Apparently the cow had escaped from a nearby vet and the people running around were trying to herd it back. Very strange.
Or there was the time where I was part of a group that lost 6 people on top of a mountain during a blizzard.
Again this was in High School, I was part of a hiking club and we decided we wanted to do this winter hike up a mountain. The school refused to let us go as a club because they thought it was too dangerous so of course we decided to go anyway, but not include the school at all. Great so 12 of us got out our snowshoes and started to walk up the mountain. This was apparently harder than anticipated because we only made it halfway on the first day, so we made camp and spent the night. The next morning half of the group wanted to continue to hike to the summit and the other half stayed back to explore around the camp. The group that went to the summit said that they would be back by 4:00pm. OK great.

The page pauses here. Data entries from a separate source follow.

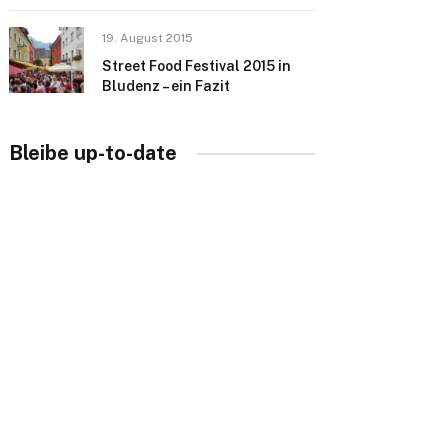
19. August 2015
Street Food Festival 2015 in
Bludenz – ein Fazit
Bleibe up-to-date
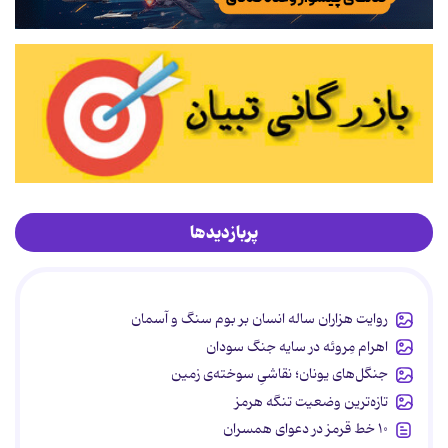
پربازدیدها
روایت هزاران ساله انسان بر بوم سنگ و آسمان
اهرام مِروئه در سایه جنگ سودان
جنگل‌های یونان؛ نقاشیِ سوخته‌ی زمین
تازه‌ترین وضعیت تنگه هرمز
۱۰ خط قرمز در دعوای همسران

At about 2:30pm or so it starts to snow lightly around the camp where I was but hey its winter, snow happens, it wasn’t that heavy. Then 4:00 comes and goes, it starts to get dark. The group at the camp decides to leave some tents, sleeping bags, and food at the camp in case the others make it back and hike down the mountain to let people know what was going on. So we drive to the nearest town and find a phone. Oh when I say town think village, it is a tiny place and the majority of the population is seasonal, for the summer, so it was really dead. We find a pay phone outside of a hotel and proceed to call everyone’s parents to say that we lost their kid. Now you can only say “Sorry umm you kid hiked up he mountain and didn’t come down.” so many times before it gets really funny, so we were laughing hysterically. One of the guys with us, his Dad was the Sheriff so when we called him asked where we were, we said outside the motel, which one he asks. So we walk out a bit to look at the sign. It’s just called motel. That’s its name. Well we thought that was hysterical as well, which didn’t help maters much.
So it ended up that the parents of one of the guys missing owned a cabin in that town and they told us where the key was hidden. We went there and called Search and Rescue. They showed up and started grilling us. It kinda seemed that they thought we killed them all and hid their bodies on the mountain.
Search and Rescue couldn’t go up until the next day so the next morning we headed off to the mountain again this time with some guys with snowmobiles. They headed up the path and it wasn’t long before they came down with the lost hikers.
Apparently they had made it to the top dropped all of their day packs, with their food and survival gear and went to explore a ranger’s cabin near by. Well by the time they got to the cabin a white out snow storm had come in and they couldn’t even go the 20’ to get the gear. They were above the tree line so there was no wood for a fire and spent the night huddled under a table trying to keep warm.